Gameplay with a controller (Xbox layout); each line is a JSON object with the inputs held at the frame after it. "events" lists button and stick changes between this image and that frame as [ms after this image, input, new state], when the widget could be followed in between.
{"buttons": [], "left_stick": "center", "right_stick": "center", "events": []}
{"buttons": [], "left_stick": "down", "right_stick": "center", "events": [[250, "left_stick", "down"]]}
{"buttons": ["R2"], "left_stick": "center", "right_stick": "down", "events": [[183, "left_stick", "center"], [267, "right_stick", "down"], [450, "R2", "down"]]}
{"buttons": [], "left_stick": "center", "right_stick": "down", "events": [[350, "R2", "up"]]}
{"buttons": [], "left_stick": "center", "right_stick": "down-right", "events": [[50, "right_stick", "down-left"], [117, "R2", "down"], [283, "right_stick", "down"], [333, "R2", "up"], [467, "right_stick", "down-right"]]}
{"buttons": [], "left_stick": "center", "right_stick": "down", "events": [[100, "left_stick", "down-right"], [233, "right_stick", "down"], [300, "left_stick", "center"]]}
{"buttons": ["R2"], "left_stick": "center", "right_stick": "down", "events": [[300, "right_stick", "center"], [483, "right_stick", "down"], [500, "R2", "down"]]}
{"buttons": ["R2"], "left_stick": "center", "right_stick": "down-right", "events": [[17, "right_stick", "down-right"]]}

:: What this task involves ::
The material above should be returned exactly, in full.

:: Your solution ::
Gameplay with a controller (Xbox layout); each line is a JSON object with the inputs held at the frame after it. "events" lists button and stick changes between this image and that frame as [ms after this image, input, new state], when the widget could be followed in between.
{"buttons": [], "left_stick": "center", "right_stick": "center", "events": []}
{"buttons": [], "left_stick": "down", "right_stick": "center", "events": [[250, "left_stick", "down"]]}
{"buttons": ["R2"], "left_stick": "center", "right_stick": "down", "events": [[183, "left_stick", "center"], [267, "right_stick", "down"], [450, "R2", "down"]]}
{"buttons": [], "left_stick": "center", "right_stick": "down", "events": [[350, "R2", "up"]]}
{"buttons": [], "left_stick": "center", "right_stick": "down-right", "events": [[50, "right_stick", "down-left"], [117, "R2", "down"], [283, "right_stick", "down"], [333, "R2", "up"], [467, "right_stick", "down-right"]]}
{"buttons": [], "left_stick": "center", "right_stick": "down", "events": [[100, "left_stick", "down-right"], [233, "right_stick", "down"], [300, "left_stick", "center"]]}
{"buttons": ["R2"], "left_stick": "center", "right_stick": "down", "events": [[300, "right_stick", "center"], [483, "right_stick", "down"], [500, "R2", "down"]]}
{"buttons": ["R2"], "left_stick": "center", "right_stick": "down-right", "events": [[17, "right_stick", "down-right"]]}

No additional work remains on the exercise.